Over the past several years, the benchmark for determining whether quantum computing is a viable commercial technology has been quantum supremacy. This term was coined by Caltech professor and quantum computing guru John Preskill to describe the demonstration of a quantum computer that can carry out tasks not possible or practical with a traditional computer. More recently, the term quantum advantage has been applied to this concept of reaching a point at which quantum computers surpass classical computers in their ability to perform artificial intelligence (AI) algorithms.
To achieve that level of performance, significant attention has been paid to the number of qubits, or the subatomic particles that are the building blocks of quantum physics, that can be effectively used in quantum computers to solve problems. Though estimates vary as to the exact number of qubits needed to achieve quantum advantage, IBM researchers have introduced a more comprehensive performance metric that considers a variety of elements within a quantum computer.
This metric, known as quantum volume, considers several aspects of a quantum computer’s performance:
- Number of qubits
- Connectivity performance
- Gate set performance
- Whole-algorithm errors
- Compilers and software stack performance
IBM’s Quantum Volume Measurement
Quantum volume was originally introduced 2 years ago by IBM, but today it is highlighted along with recent performance results from the company’s test quantum devices. It is designed to address the performance of a quantum computer based on how well it can run a complex algorithm, which is ultimately the type of problem quantum computers will be asked to solve in the real world. The idea is to consider not just the number of qubits that a system may contain, but also how many operations can be performed before an unacceptable number of errors occurs or the qubits experience decoherence.
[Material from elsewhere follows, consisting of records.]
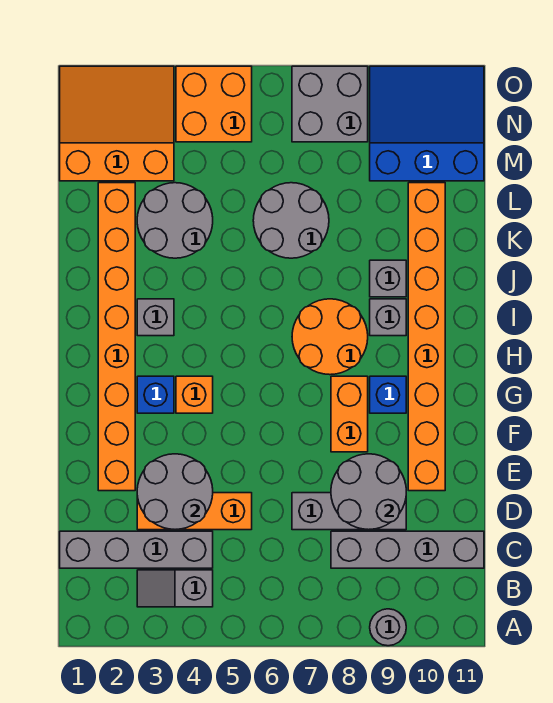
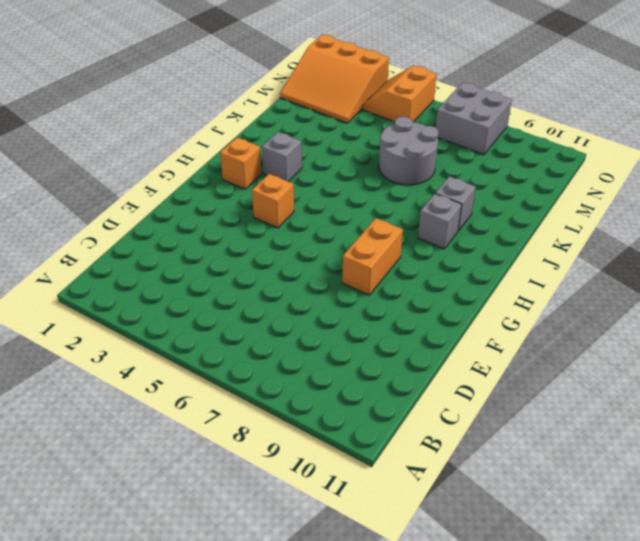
orange 1x1 brick [220,138,262,189] -> orange 1x8 brick [98,183,135,491]
orange 3x3 slope [280,35,389,123] -> orange 3x3 slope turned to [60,66,174,181]
orange 2x2 slope [363,66,437,122] -> orange 2x2 brick [176,66,252,142]
none -> grey 1x1 round brick [370,609,406,646]
none -> grey 1x2 slope [137,570,213,607]
none -> grey 1x4 brick [60,531,213,568]

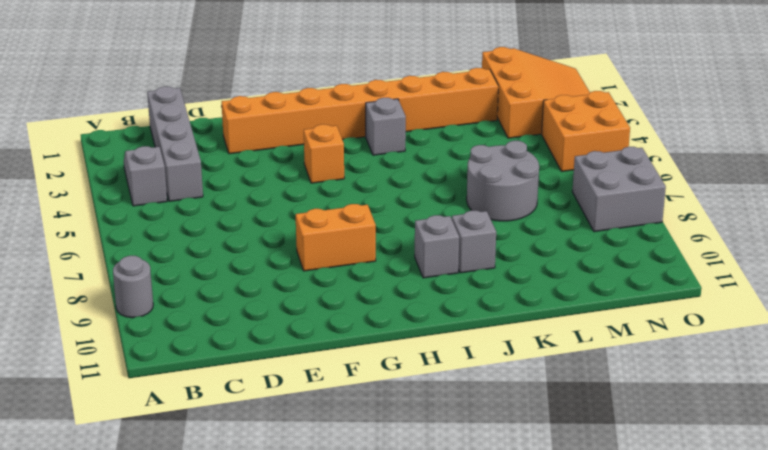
none -> grey 1x4 brick [331,531,484,568]
none -> orange 1x3 brick [137,493,252,530]
none -> grey 1x3 brick [292,493,406,530]

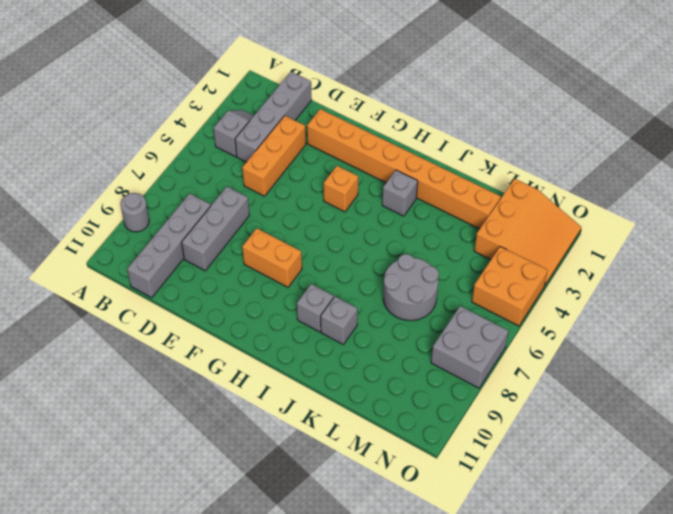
none -> orange 1x8 brick [408,183,445,491]
none -> blue 1x1 brick [137,376,174,413]
none -> blue 1x1 brick [370,376,406,413]

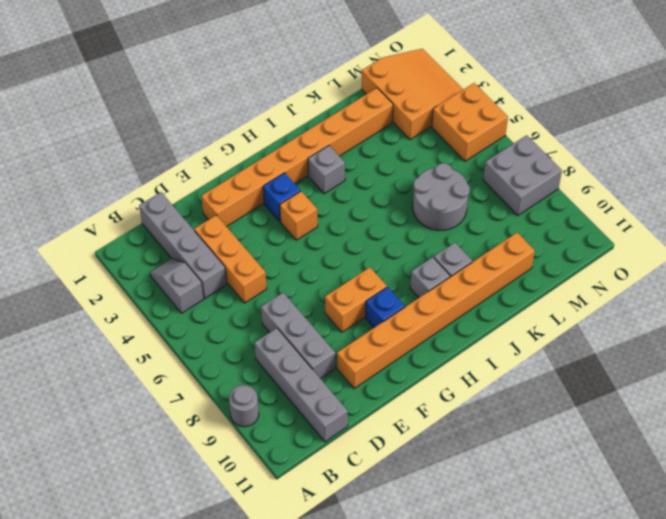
none -> orange 2x2 round brick [292,299,368,375]
none -> grey 2x2 round brick [137,183,213,258]
none -> blue 3x3 slope [370,66,484,181]

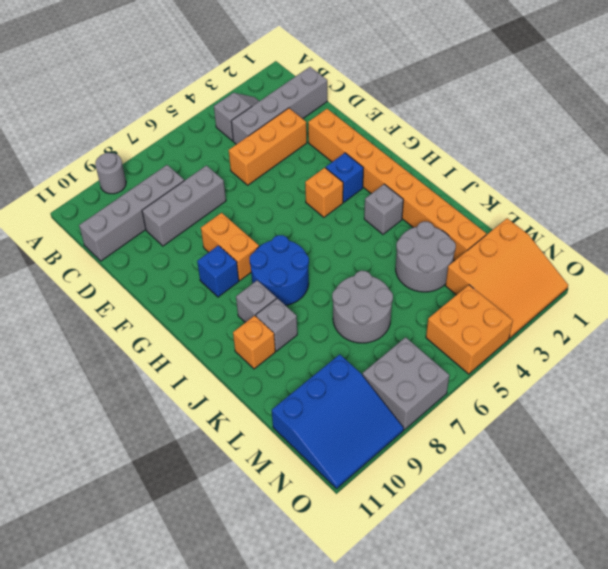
blue 2x2 round brick [250,235,309,305] -> orange 2x2 round brick [292,299,368,375]
orange 1x1 brick [233,316,275,369] -> orange 1x8 brick [408,183,445,491]
none -> grey 2x2 round brick [137,454,213,530]
none -> grey 2x2 round brick [331,454,406,530]

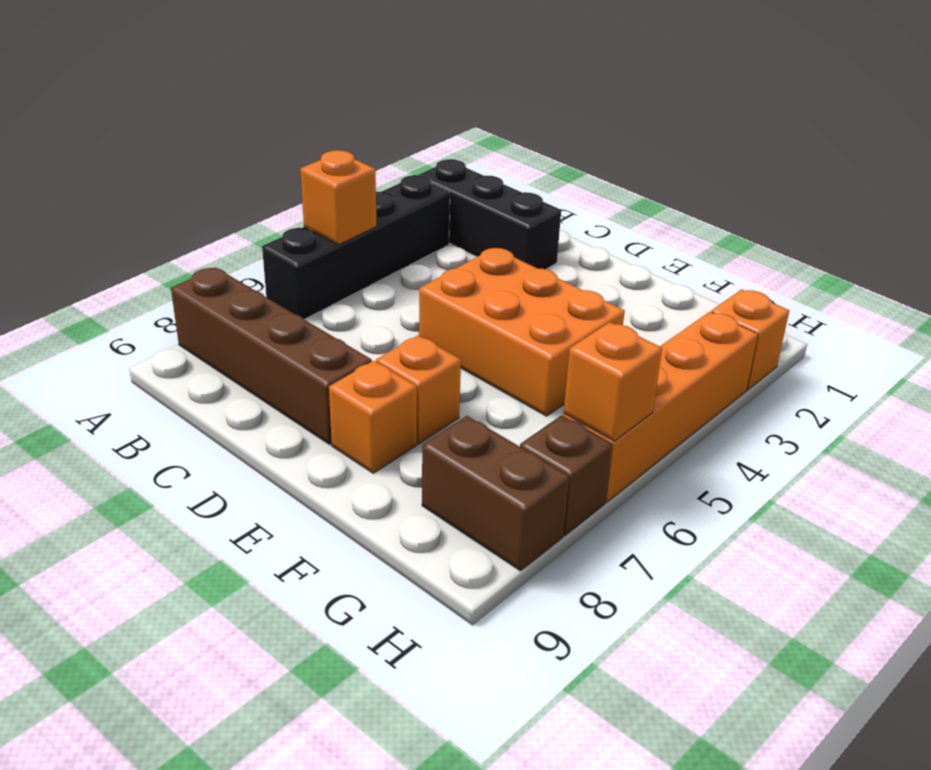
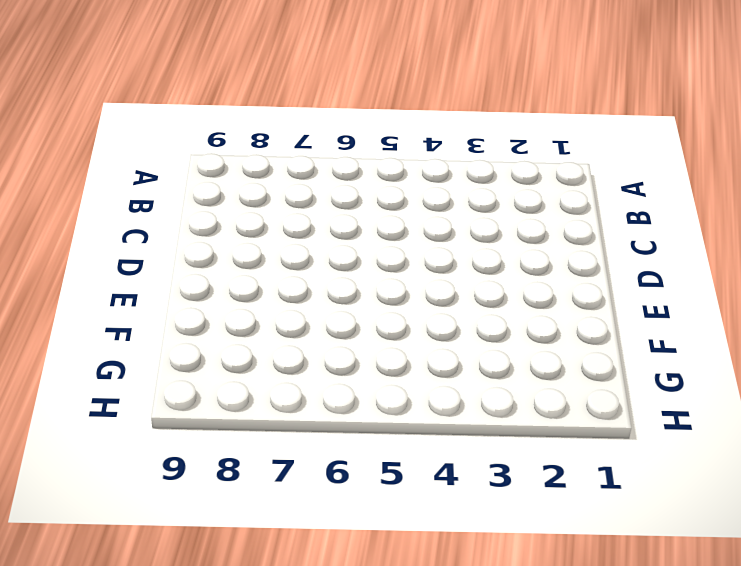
none -> black 1x3 brick [419,159,561,269]
none -> black 1x4 brick [262,175,450,320]
none -> brown 1x4 brick [171,267,372,444]

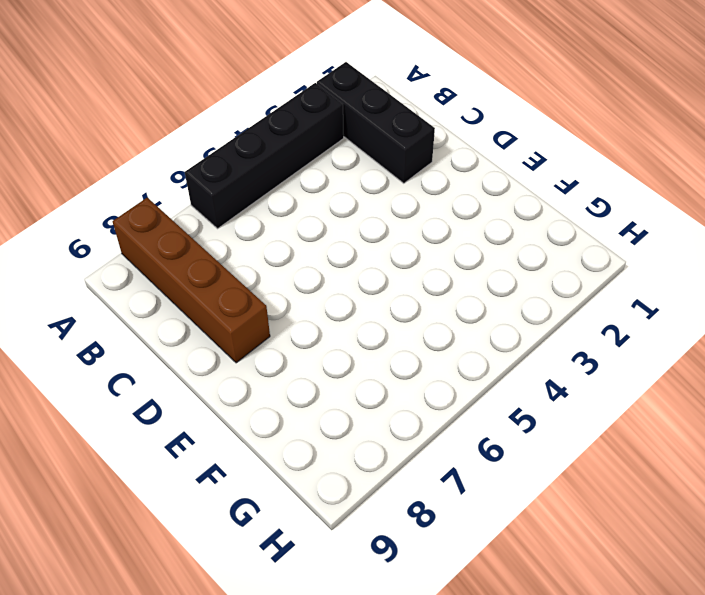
none -> orange 2x3 brick [419,248,625,416]
none -> orange 1x1 brick [376,335,461,444]
none -> orange 1x1 brick [329,361,417,473]

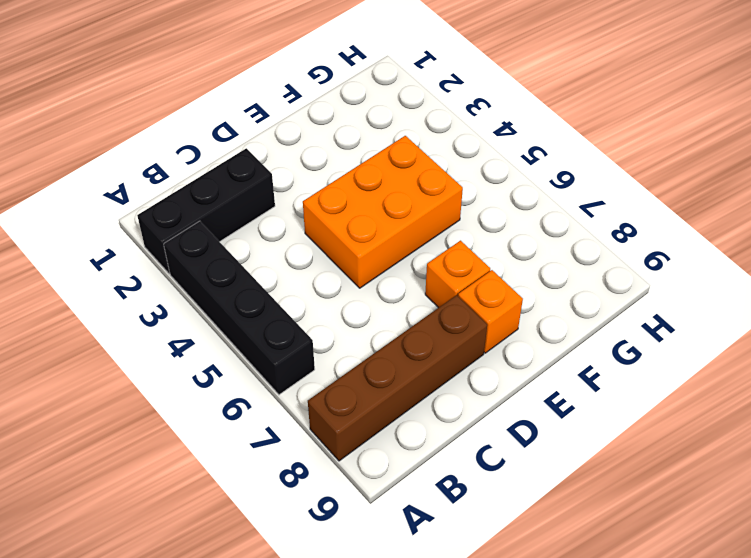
none -> brown 1x2 brick [422,416,569,571]
none -> orange 1x1 brick [711,289,789,390]
none -> orange 1x4 brick [563,312,758,502]

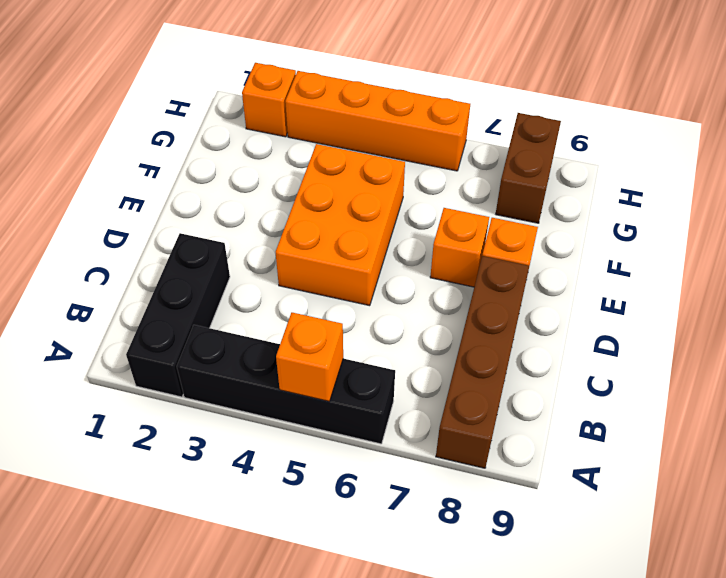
none -> brown 1x1 brick [520,415,612,535]
none -> orange 1x1 brick [564,322,662,441]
This latter situation occurs when the qubits fall out of their quantum state and are no longer suitable for use in calculations.
These two factors – the number of qubits used in a quantum computer, and the number of operations that can performed before decoherence – are considered as the width and depth of a quantum circuit. The greater the depth of a circuit, the greater the number of steps that can be carried out by the quantum computer, thereby allowing it to run more complex algorithms than a shallower circuit. To assess the depth of a quantum circuit, these other aspects – level of connectivity, gate performance, coherence time, error rates, and the performance of compilers and the software stack – must be assessed and measured. Doing so provides a more complete picture of a quantum circuit’s actual performance, volume which is expressed as a single numerical value that can be compared against other quantum systems.
IBM validated this approach by testing it across three of its quantum machines, including the 5-qubit system it made publicly available over the cloud in 2017, the 20-qubit system it released in 2018, and the Q System 1 it released earlier in 2019. The result was that quantum volume doubled each year, from 4 to 8 to 16. According to IBM, this is a pattern that largely mirrors Moore’s Law, which essentially says that computing power will double every 18 months or so. Moore’s Law has governed the improvement curve of classical computer performance dating back half a century.
It’s also important to note that quantum volume is, at its heart, an IBM metric, and therefore likely is tuned to favor the company’s technology architecture. That said, IBM is actively trying to get other quantum computing researchers and companies to support the metric as well. Such support would theoretically make comparing quantum systems from other vendors easier, since all the performance metrics can be consolidated into a single number.
Perhaps most importantly, IBM’s promotion of quantum volume focuses on the development and adoption of a performance metric that describes a quantum computer’s ability to perform a machine learning technique known as feature mapping. This component of machine learning is used to process more complex data structures than those that can be processed by the most powerful classical computers.
Significant Potential but Uncertain Timeline
On a recent analyst call to discuss quantum volume, IBM researchers said the company’s quantum machines have been able to classify data using short-depth circuits. As circuit depth increases (measured by quantum volume), there is significant potential to deploy machine learning applications in the near future, as well as a path forward to achieve quantum advantage for machine learning over the longer term.
However, IBM was less specific as to when its quantum systems, or any quantum systems, might actually be able to achieve quantum advantage. Indeed, significant work remains to be done with respect to increasing quantum circuit depth, including reducing noise and errors and increasing qubit coherence times, to achieve quantum advantage within the next 5 to 10 years.